The Immigration and Nationality Act (INA) requires employers to verify the work authorization of employees using the Form I-9. Some employers choose to conduct periodic internal audits of their Forms I-9, to ensure compliance. Concerned that improperly conducted internal audits could “create barriers to employment for work-authorized individuals,” the Department of Homeland Security’s U.S. Immigration and Customs Enforcement (ICE) and the Department of Justice’s Civil Rights Division together published new Guidance for Employers Conducting Internal Employment Eligibility Verification Form I-9 Audits.
The guidance, developed by DOJ and ICE with input from the Department of Homeland Security’s Office of Civil Rights and Civil Liberties, the U.S. Citizenship and Immigration Services, the Department of Labor, the National Labor Relations Board, and the Equal Employment Opportunity Commission, seeks to provide employers with, among other things:
- information regarding the scope and purpose of audits;
- considerations before conducting internal audits;
- details regarding how to correct errors, omissions or other deficiencies found on Forms I-9 and how to cure deficiencies related to E-Verify queries; and
- guidance regarding the anti-discrimination mandate.
For further information, the DOJ’s press release announcing the guidance may be found here.
Nothing in the law or this guidance requires employers to self-audit I-9 compliance. Those employers who choose to do so, however, should look to the guidance to help structure and implement self-audits in a manner consistent with the employer sanctions and anti-discrimination provisions of the INA.
Recently, an administrative law judge upheld a finding by the US Immigration and Customs Enforcement agency (ICE) that Employer Solutions Staffing Group II, LLC (ESSG), a Minnesota-based PEO focused on providing administrative and payroll functions to staffing companies, had violated I-9 regulations by making false attestations on 242 I-9 forms. The ALJ also upheld the fine of $227,251.75 imposed by ICE for the violations. A copy of the case may be found here.
In this case – and, perhaps, in other workforces challenged by the realities of remote workers – ESSG had local representatives review identity and eligibility requirement documents and affirm the documents’ authenticity. These local representatives also sent photocopies of the documents presented to ESSG, for ESSG’s review. Based on the representatives’ affirmations and review of the photocopied documents, ESSG personnel completed and signed off on Section 2 of I-9 forms relating to newly-hired employees.
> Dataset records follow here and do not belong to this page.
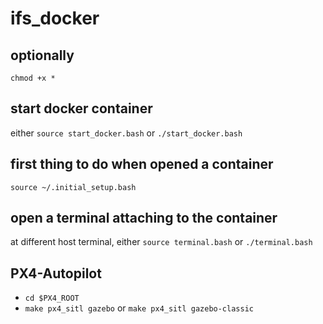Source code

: # ifs_docker

## optionally
`chmod +x *`

## start docker container
either `source start_docker.bash` or `./start_docker.bash`

## first thing to do when opened a container
`source ~/.initial_setup.bash`

## open a terminal attaching to the container
at different host terminal, either `source terminal.bash` or `./terminal.bash`

## PX4-Autopilot
- `cd $PX4_ROOT`
- `make px4_sitl gazebo` or `make px4_sitl gazebo-classic`
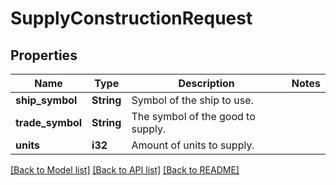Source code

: # SupplyConstructionRequest

## Properties

Name | Type | Description | Notes
------------ | ------------- | ------------- | -------------
**ship_symbol** | **String** | Symbol of the ship to use. | 
**trade_symbol** | **String** | The symbol of the good to supply. | 
**units** | **i32** | Amount of units to supply. | 

[[Back to Model list]](../README.md#documentation-for-models) [[Back to API list]](../README.md#documentation-for-api-endpoints) [[Back to README]](../README.md)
The problem is this: by signing on Section 2, the person signing is attesting “under penalty of perjury … that [he or she has] examined the document(s) presented by” the subject employee. There is no provision within the applicable law or regulations that authorizes an employer to examine photocopies of documents, or to delegate the obligation to conduct an in-person inspection of employee verification documents. An employer may delegate this obligation to an authorized representative, however, if the employer also delegates to the same authorized representative the obligation to attest to the documents’ authenticity. In other words, the person signing off on completed I-9 forms must be the same person who reviews the original (not photocopied) documents, and certifies that the documents appear to be genuine and relate to the employee named.
This case is important, and stands for the proposition that the only correct procedure for verifying employee identity and authorization to work in the United States is by in-person inspection of original documents in the presence of the subject employee, with such inspection made by the employer representative attesting to the documents’ authenticity. In other words, no Skype or other technology will suffice.